• Supplied records:
====

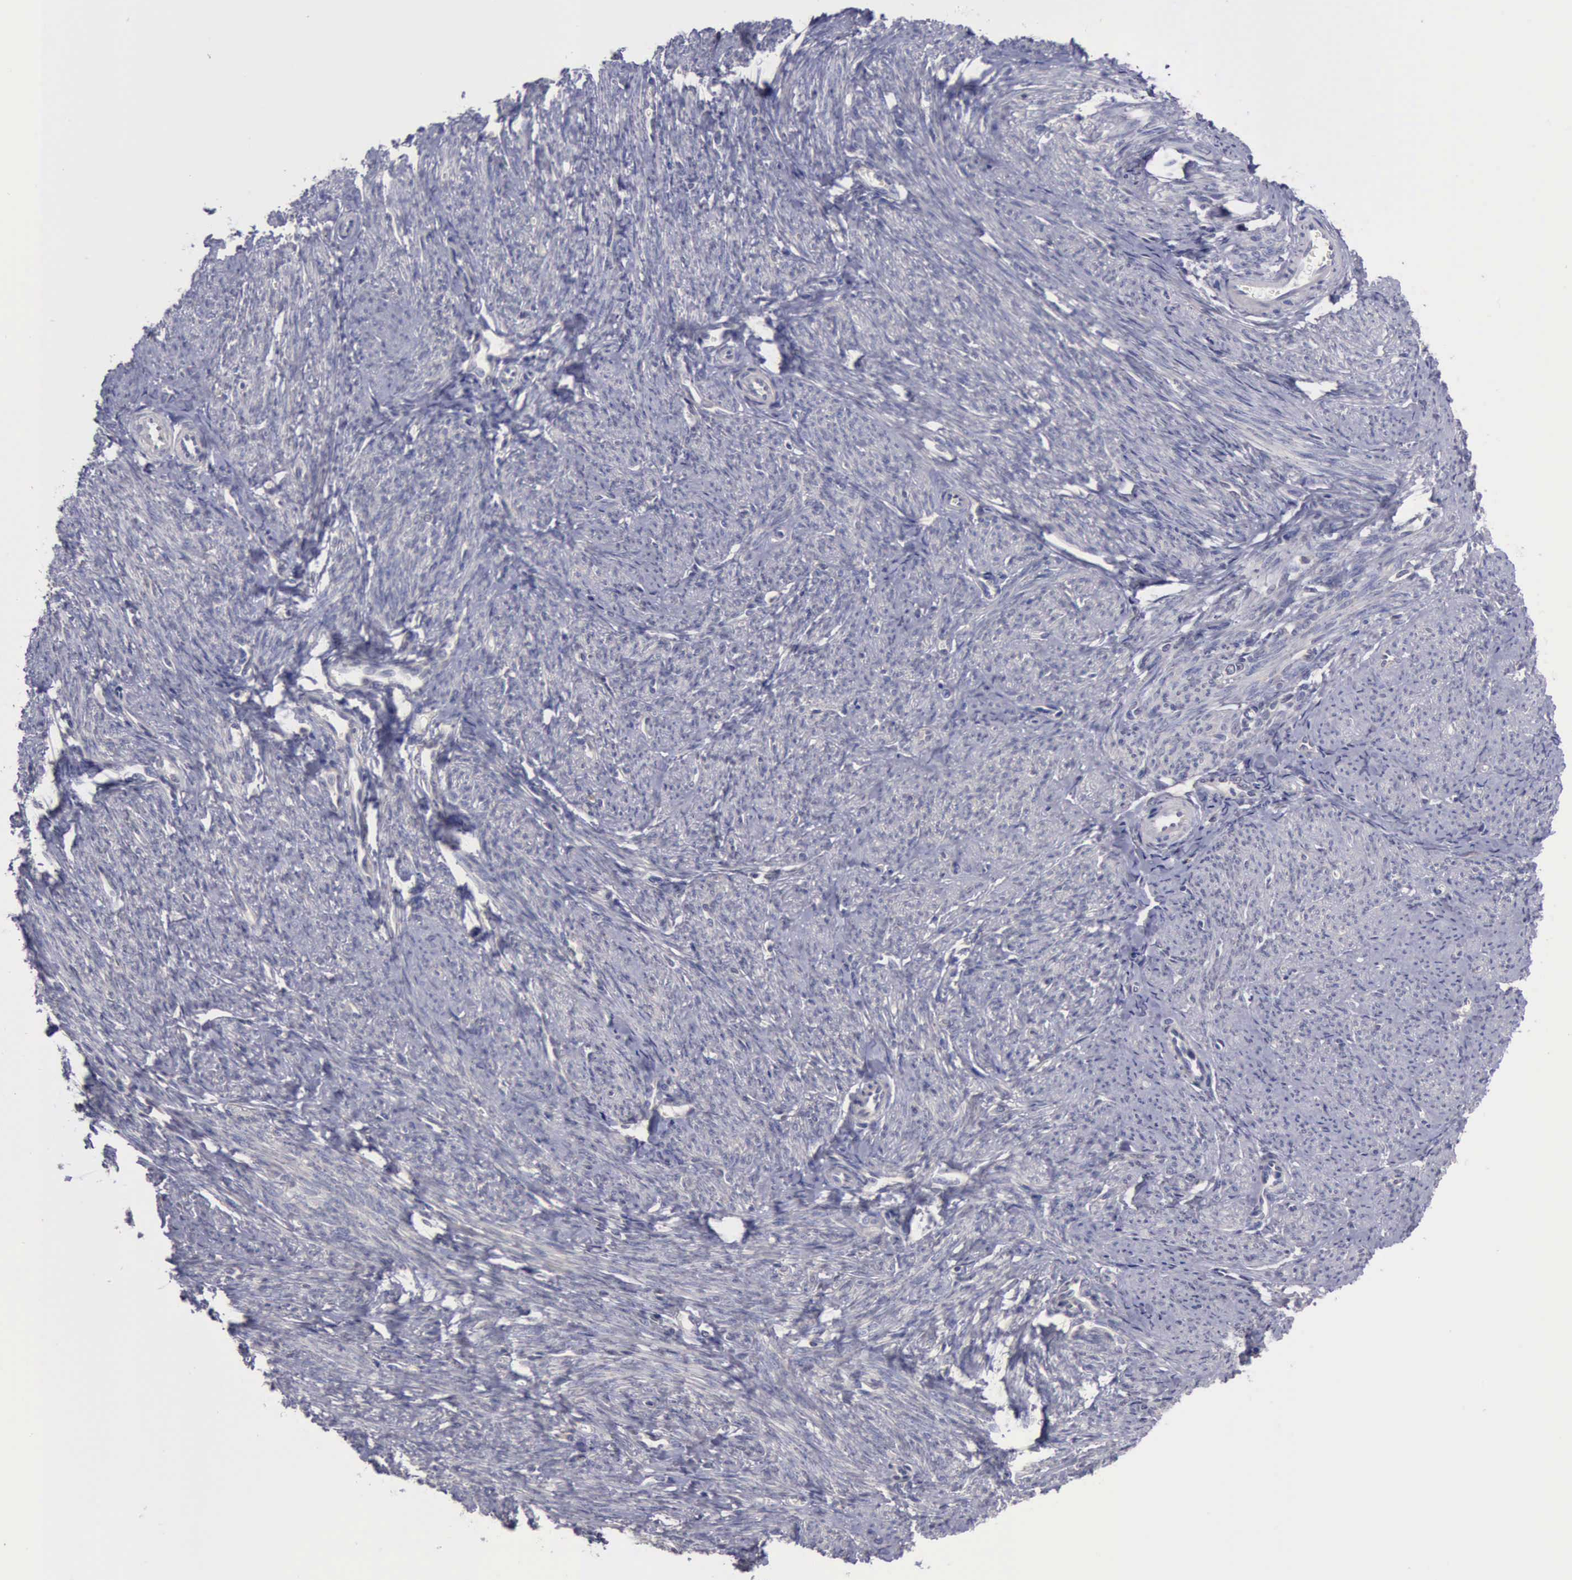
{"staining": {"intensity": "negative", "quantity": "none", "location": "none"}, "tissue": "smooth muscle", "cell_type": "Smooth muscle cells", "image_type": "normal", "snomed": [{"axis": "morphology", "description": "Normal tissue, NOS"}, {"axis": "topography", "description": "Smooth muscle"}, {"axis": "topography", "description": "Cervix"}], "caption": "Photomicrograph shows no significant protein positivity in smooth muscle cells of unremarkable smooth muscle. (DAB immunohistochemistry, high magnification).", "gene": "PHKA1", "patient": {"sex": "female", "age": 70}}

====

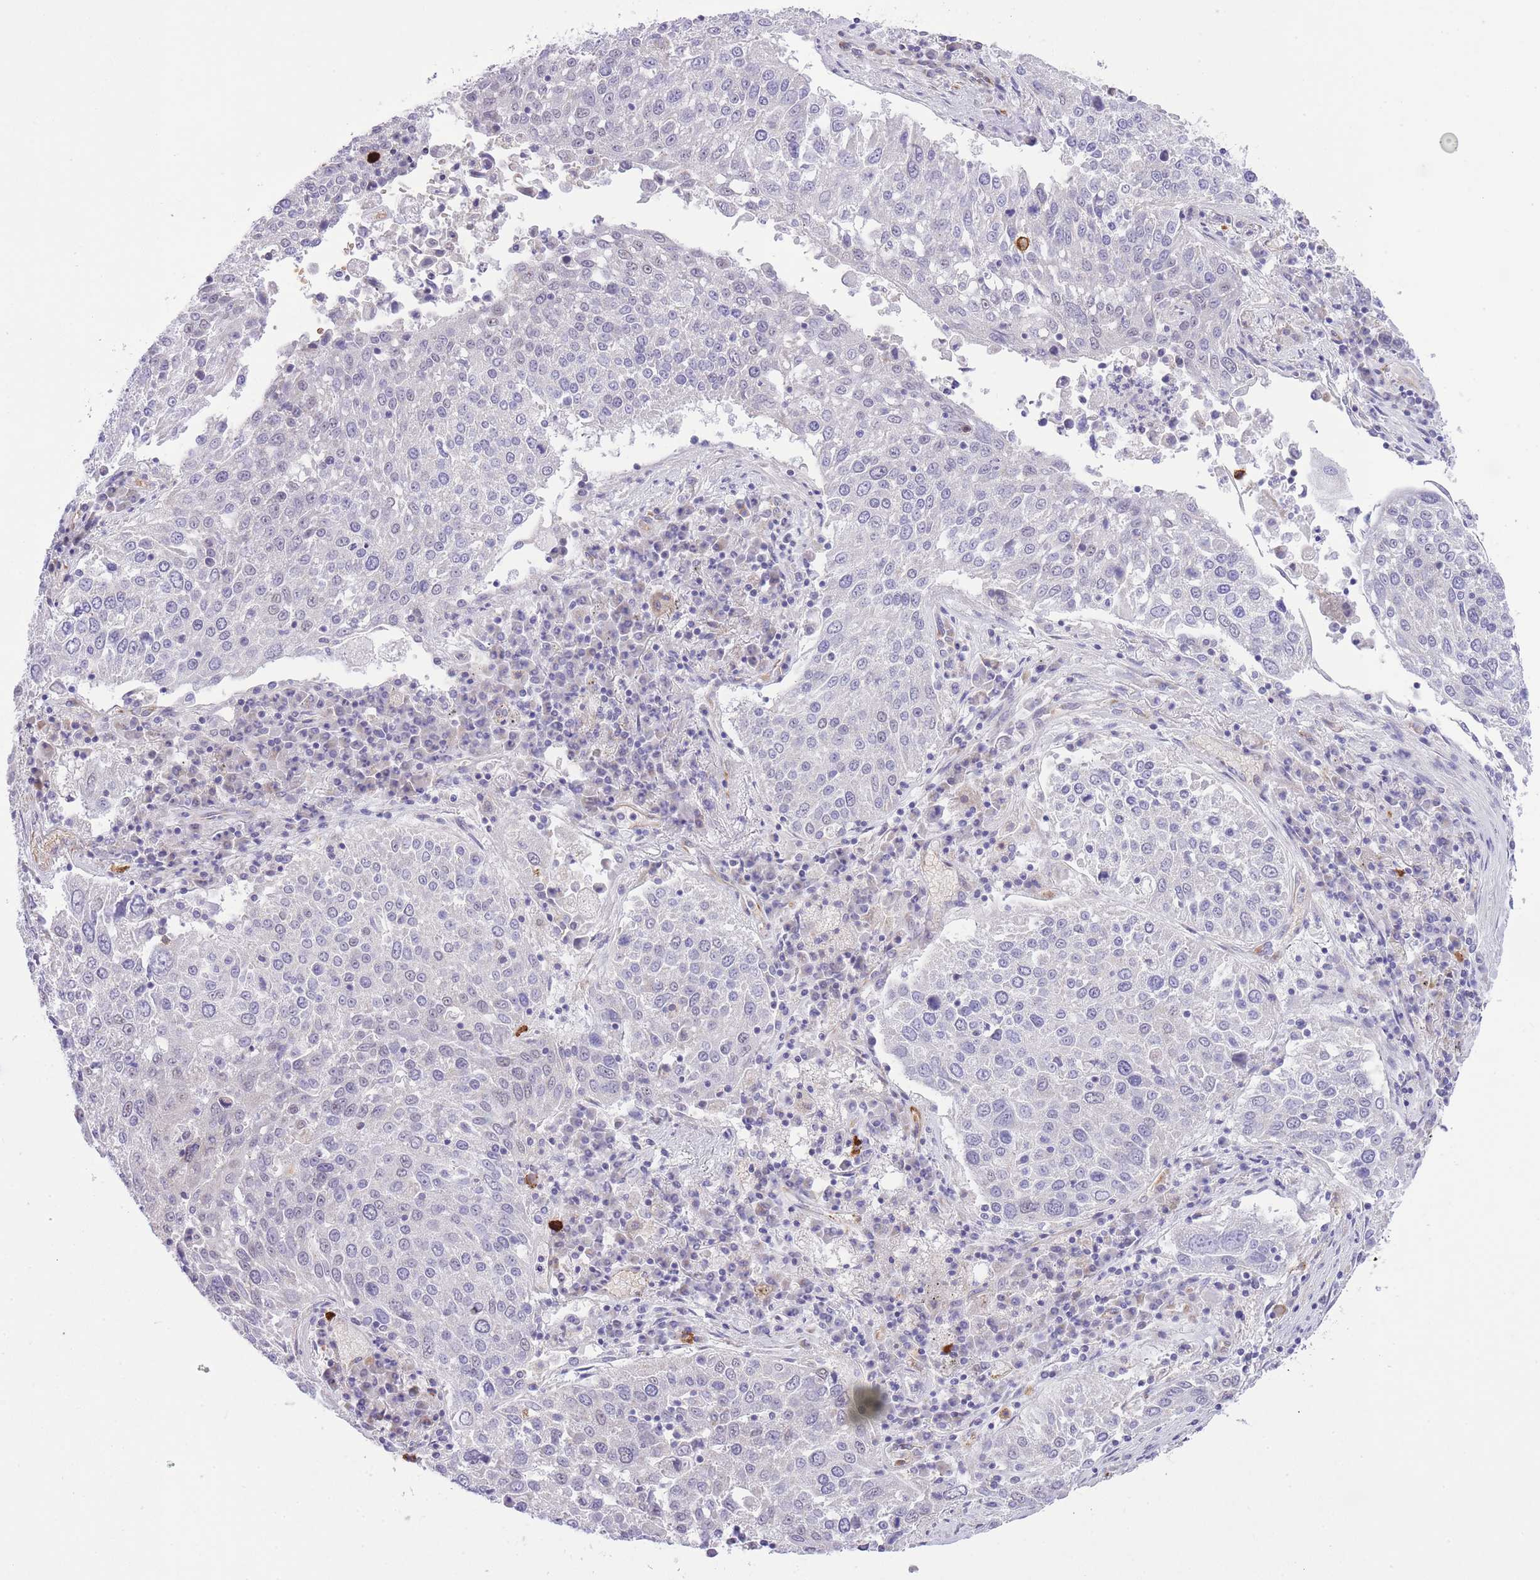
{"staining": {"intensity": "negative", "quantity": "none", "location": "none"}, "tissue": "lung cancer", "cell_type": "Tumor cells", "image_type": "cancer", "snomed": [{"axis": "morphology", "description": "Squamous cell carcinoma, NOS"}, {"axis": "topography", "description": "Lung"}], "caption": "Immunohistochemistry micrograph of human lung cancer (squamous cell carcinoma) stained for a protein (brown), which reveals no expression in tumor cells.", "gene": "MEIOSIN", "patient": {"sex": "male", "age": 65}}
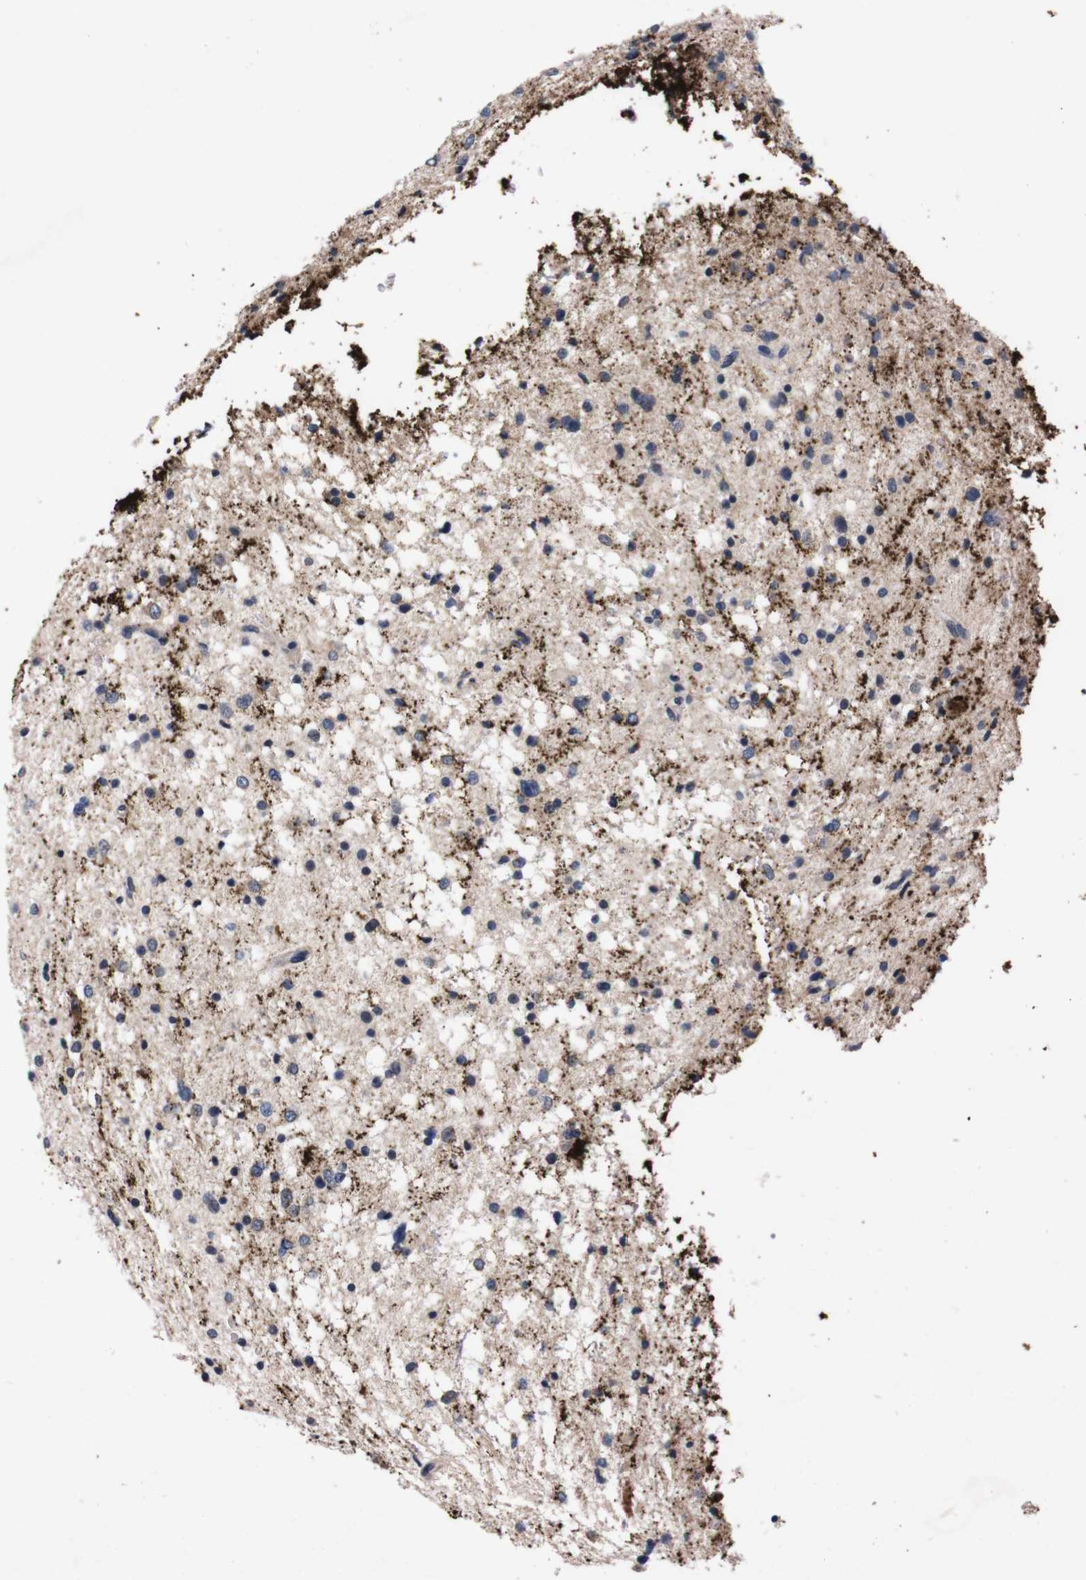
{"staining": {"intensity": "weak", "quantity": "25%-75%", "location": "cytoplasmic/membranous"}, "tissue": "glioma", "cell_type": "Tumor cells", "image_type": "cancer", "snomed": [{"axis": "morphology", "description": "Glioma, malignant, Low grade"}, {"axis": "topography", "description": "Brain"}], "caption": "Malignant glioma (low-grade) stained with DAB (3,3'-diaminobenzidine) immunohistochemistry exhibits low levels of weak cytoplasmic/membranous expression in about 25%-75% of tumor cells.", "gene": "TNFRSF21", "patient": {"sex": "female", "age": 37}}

====

Within the listing above, copy exactly the lines that start at the one with "micrograph of human" and continue through the one with "glioma (low-grade) stained". Omit pictures.

{"staining": {"intensity": "negative", "quantity": "none", "location": "none"}, "tissue": "lung cancer", "cell_type": "Tumor cells", "image_type": "cancer", "snomed": [{"axis": "morphology", "description": "Squamous cell carcinoma, NOS"}, {"axis": "topography", "description": "Lung"}], "caption": "Immunohistochemistry micrograph of human lung cancer (squamous cell carcinoma) stained for a protein (brown), which reveals no expression in tumor cells.", "gene": "MEIOSIN", "patient": {"sex": "male", "age": 65}}
{"staining": {"intensity": "weak", "quantity": "25%-75%", "location": "cytoplasmic/membranous"}, "tissue": "glioma", "cell_type": "Tumor cells", "image_type": "cancer", "snomed": [{"axis": "morphology", "description": "Glioma, malignant, Low grade"}, {"axis": "topography", "description": "Brain"}], "caption": "Malignant glioma (low-grade) stained with DAB (3,3'-diaminobenzidine) immunohistochemistry exhibits low levels of weak cytoplasmic/membranous expression in about 25%-75% of tumor cells.", "gene": "TNFRSF21", "patient": {"sex": "female", "age": 37}}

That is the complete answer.